Directive: Repeat the entries below exactly, pictures excluded.

Pictures with circuit source files:
*-*-*

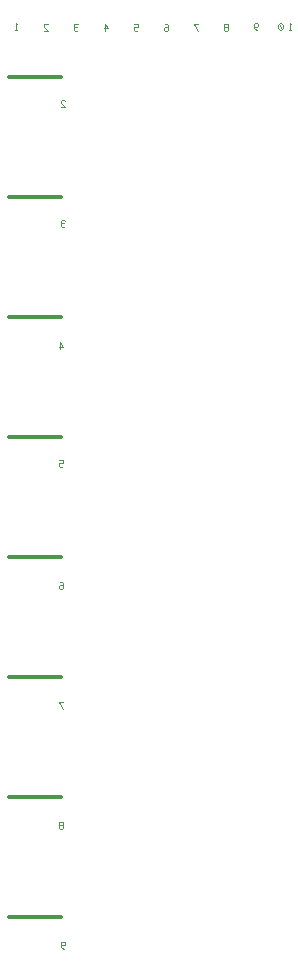
<source format=gbr>
G04 DesignSpark PCB Gerber Version 10.0 Build 5299*
%FSLAX35Y35*%
%MOIN*%
%ADD84C,0.00100*%
%ADD127C,0.01200*%
X0Y0D02*
D02*
D84*
X22699Y321137D02*
X21912D01*
X22306D02*
Y323500D01*
X22699Y323106D01*
X31515Y320947D02*
X33090D01*
X31712Y322325D01*
X31515Y322719D01*
X31712Y323113D01*
X32106Y323309D01*
X32696D01*
X33090Y323113D01*
X37498Y56105D02*
X37104D01*
X36710Y56302D01*
X36513Y56695D01*
X36710Y57089D01*
X37104Y57286D01*
X37498D01*
X37891Y57089D01*
X38088Y56695D01*
X37891Y56302D01*
X37498Y56105D01*
X37891Y55908D01*
X38088Y55514D01*
X37891Y55120D01*
X37498Y54924D01*
X37104D01*
X36710Y55120D01*
X36513Y55514D01*
X36710Y55908D01*
X37104Y56105D01*
X38088Y94911D02*
X36513Y97273D01*
X38088D01*
Y135489D02*
X37891Y135883D01*
X37498Y136080D01*
X37104D01*
X36710Y135883D01*
X36513Y135489D01*
X36710Y135095D01*
X37104Y134898D01*
X37498D01*
X37891Y135095D01*
X38088Y135489D01*
Y136080D01*
X37891Y136670D01*
X37498Y137064D01*
X37104Y137261D01*
X38088Y175707D02*
X37694Y175511D01*
X37104D01*
X36710Y175707D01*
X36513Y176101D01*
Y176298D01*
X36710Y176692D01*
X37104Y176889D01*
X38088D01*
Y177873D01*
X36513D01*
X37104Y214873D02*
Y217235D01*
X38088Y215661D01*
X36513D01*
X38122Y14936D02*
X37729Y15133D01*
X37335Y15527D01*
X37138Y16117D01*
Y16708D01*
X37335Y17102D01*
X37729Y17298D01*
X38122D01*
X38516Y17102D01*
X38713Y16708D01*
X38516Y16314D01*
X38122Y16117D01*
X37729D01*
X37335Y16314D01*
X37138Y16708D01*
X38516Y255682D02*
X38122Y255485D01*
X37729D01*
X37335Y255682D01*
X37138Y256076D01*
X37335Y256470D01*
X37729Y256667D01*
X38122D01*
X37729D02*
X37335Y256863D01*
X37138Y257257D01*
X37335Y257651D01*
X37729Y257848D01*
X38122D01*
X38516Y257651D01*
X37138Y295473D02*
X38713D01*
X37335Y296851D01*
X37138Y297244D01*
X37335Y297638D01*
X37729Y297835D01*
X38319D01*
X38713Y297638D01*
X42890Y321144D02*
X42496Y320947D01*
X42102D01*
X41709Y321144D01*
X41512Y321538D01*
X41709Y321931D01*
X42102Y322128D01*
X42496D01*
X42102D02*
X41709Y322325D01*
X41512Y322719D01*
X41709Y323113D01*
X42102Y323309D01*
X42496D01*
X42890Y323113D01*
X52099Y320947D02*
Y323309D01*
X53083Y321735D01*
X51509D01*
X63080Y321144D02*
X62687Y320947D01*
X62096D01*
X61702Y321144D01*
X61506Y321538D01*
Y321735D01*
X61702Y322128D01*
X62096Y322325D01*
X63080D01*
Y323309D01*
X61506D01*
X73093Y321538D02*
X72896Y321931D01*
X72503Y322128D01*
X72109D01*
X71715Y321931D01*
X71519Y321538D01*
X71715Y321144D01*
X72109Y320947D01*
X72503D01*
X72896Y321144D01*
X73093Y321538D01*
Y322128D01*
X72896Y322719D01*
X72503Y323113D01*
X72109Y323309D01*
X83093Y320947D02*
X81519Y323309D01*
X83093D01*
X92480Y322128D02*
X92087D01*
X91693Y322325D01*
X91496Y322719D01*
X91693Y323113D01*
X92087Y323309D01*
X92480D01*
X92874Y323113D01*
X93071Y322719D01*
X92874Y322325D01*
X92480Y322128D01*
X92874Y321931D01*
X93071Y321538D01*
X92874Y321144D01*
X92480Y320947D01*
X92087D01*
X91693Y321144D01*
X91496Y321538D01*
X91693Y321931D01*
X92087Y322128D01*
X102477Y321137D02*
X102083Y321334D01*
X101690Y321728D01*
X101493Y322319D01*
Y322909D01*
X101690Y323303D01*
X102083Y323500D01*
X102477D01*
X102871Y323303D01*
X103068Y322909D01*
X102871Y322515D01*
X102477Y322319D01*
X102083D01*
X101690Y322515D01*
X101493Y322909D01*
X113920Y321137D02*
X113133D01*
X113527D02*
Y323500D01*
X113920Y323106D01*
X110968Y321334D02*
X110574Y321137D01*
X110180D01*
X109787Y321334D01*
X109590Y321728D01*
Y322909D01*
X109787Y323303D01*
X110180Y323500D01*
X110574D01*
X110968Y323303D01*
X111165Y322909D01*
Y321728D01*
X110968Y321334D01*
X109787Y323303D01*
D02*
D127*
X37421Y25547D02*
X19921D01*
X37421Y65547D02*
X19921D01*
X37421Y105547D02*
X19921D01*
X37421Y145547D02*
X19921D01*
X37421Y185547D02*
X19921D01*
X37421Y225547D02*
X19921D01*
X37421Y265547D02*
X19921D01*
X37421Y305547D02*
X19921D01*
X0Y0D02*
M02*

</source>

*-*-*

Task output:
<source format=gbr>
G04 DesignSpark PCB Gerber Version 10.0 Build 5299*
%FSLAX35Y35*%
%MOIN*%
%ADD84C,0.00100*%
%ADD127C,0.01200*%
X0Y0D02*
D02*
D84*
X22699Y321137D02*
X21912D01*
X22306D02*
Y323500D01*
X22699Y323106D01*
X31515Y320947D02*
X33090D01*
X31712Y322325D01*
X31515Y322719D01*
X31712Y323113D01*
X32106Y323309D01*
X32696D01*
X33090Y323113D01*
X37498Y56105D02*
X37104D01*
X36710Y56302D01*
X36513Y56695D01*
X36710Y57089D01*
X37104Y57286D01*
X37498D01*
X37891Y57089D01*
X38088Y56695D01*
X37891Y56302D01*
X37498Y56105D01*
X37891Y55908D01*
X38088Y55514D01*
X37891Y55120D01*
X37498Y54924D01*
X37104D01*
X36710Y55120D01*
X36513Y55514D01*
X36710Y55908D01*
X37104Y56105D01*
X38088Y94911D02*
X36513Y97273D01*
X38088D01*
Y135489D02*
X37891Y135883D01*
X37498Y136080D01*
X37104D01*
X36710Y135883D01*
X36513Y135489D01*
X36710Y135095D01*
X37104Y134898D01*
X37498D01*
X37891Y135095D01*
X38088Y135489D01*
Y136080D01*
X37891Y136670D01*
X37498Y137064D01*
X37104Y137261D01*
X38088Y175707D02*
X37694Y175511D01*
X37104D01*
X36710Y175707D01*
X36513Y176101D01*
Y176298D01*
X36710Y176692D01*
X37104Y176889D01*
X38088D01*
Y177873D01*
X36513D01*
X37104Y214873D02*
Y217235D01*
X38088Y215661D01*
X36513D01*
X38122Y14936D02*
X37729Y15133D01*
X37335Y15527D01*
X37138Y16117D01*
Y16708D01*
X37335Y17102D01*
X37729Y17298D01*
X38122D01*
X38516Y17102D01*
X38713Y16708D01*
X38516Y16314D01*
X38122Y16117D01*
X37729D01*
X37335Y16314D01*
X37138Y16708D01*
X38516Y255682D02*
X38122Y255485D01*
X37729D01*
X37335Y255682D01*
X37138Y256076D01*
X37335Y256470D01*
X37729Y256667D01*
X38122D01*
X37729D02*
X37335Y256863D01*
X37138Y257257D01*
X37335Y257651D01*
X37729Y257848D01*
X38122D01*
X38516Y257651D01*
X37138Y295473D02*
X38713D01*
X37335Y296851D01*
X37138Y297244D01*
X37335Y297638D01*
X37729Y297835D01*
X38319D01*
X38713Y297638D01*
X42890Y321144D02*
X42496Y320947D01*
X42102D01*
X41709Y321144D01*
X41512Y321538D01*
X41709Y321931D01*
X42102Y322128D01*
X42496D01*
X42102D02*
X41709Y322325D01*
X41512Y322719D01*
X41709Y323113D01*
X42102Y323309D01*
X42496D01*
X42890Y323113D01*
X52099Y320947D02*
Y323309D01*
X53083Y321735D01*
X51509D01*
X63080Y321144D02*
X62687Y320947D01*
X62096D01*
X61702Y321144D01*
X61506Y321538D01*
Y321735D01*
X61702Y322128D01*
X62096Y322325D01*
X63080D01*
Y323309D01*
X61506D01*
X73093Y321538D02*
X72896Y321931D01*
X72503Y322128D01*
X72109D01*
X71715Y321931D01*
X71519Y321538D01*
X71715Y321144D01*
X72109Y320947D01*
X72503D01*
X72896Y321144D01*
X73093Y321538D01*
Y322128D01*
X72896Y322719D01*
X72503Y323113D01*
X72109Y323309D01*
X83093Y320947D02*
X81519Y323309D01*
X83093D01*
X92480Y322128D02*
X92087D01*
X91693Y322325D01*
X91496Y322719D01*
X91693Y323113D01*
X92087Y323309D01*
X92480D01*
X92874Y323113D01*
X93071Y322719D01*
X92874Y322325D01*
X92480Y322128D01*
X92874Y321931D01*
X93071Y321538D01*
X92874Y321144D01*
X92480Y320947D01*
X92087D01*
X91693Y321144D01*
X91496Y321538D01*
X91693Y321931D01*
X92087Y322128D01*
X102477Y321137D02*
X102083Y321334D01*
X101690Y321728D01*
X101493Y322319D01*
Y322909D01*
X101690Y323303D01*
X102083Y323500D01*
X102477D01*
X102871Y323303D01*
X103068Y322909D01*
X102871Y322515D01*
X102477Y322319D01*
X102083D01*
X101690Y322515D01*
X101493Y322909D01*
X113920Y321137D02*
X113133D01*
X113527D02*
Y323500D01*
X113920Y323106D01*
X110968Y321334D02*
X110574Y321137D01*
X110180D01*
X109787Y321334D01*
X109590Y321728D01*
Y322909D01*
X109787Y323303D01*
X110180Y323500D01*
X110574D01*
X110968Y323303D01*
X111165Y322909D01*
Y321728D01*
X110968Y321334D01*
X109787Y323303D01*
D02*
D127*
X37421Y25547D02*
X19921D01*
X37421Y65547D02*
X19921D01*
X37421Y105547D02*
X19921D01*
X37421Y145547D02*
X19921D01*
X37421Y185547D02*
X19921D01*
X37421Y225547D02*
X19921D01*
X37421Y265547D02*
X19921D01*
X37421Y305547D02*
X19921D01*
X0Y0D02*
M02*

</source>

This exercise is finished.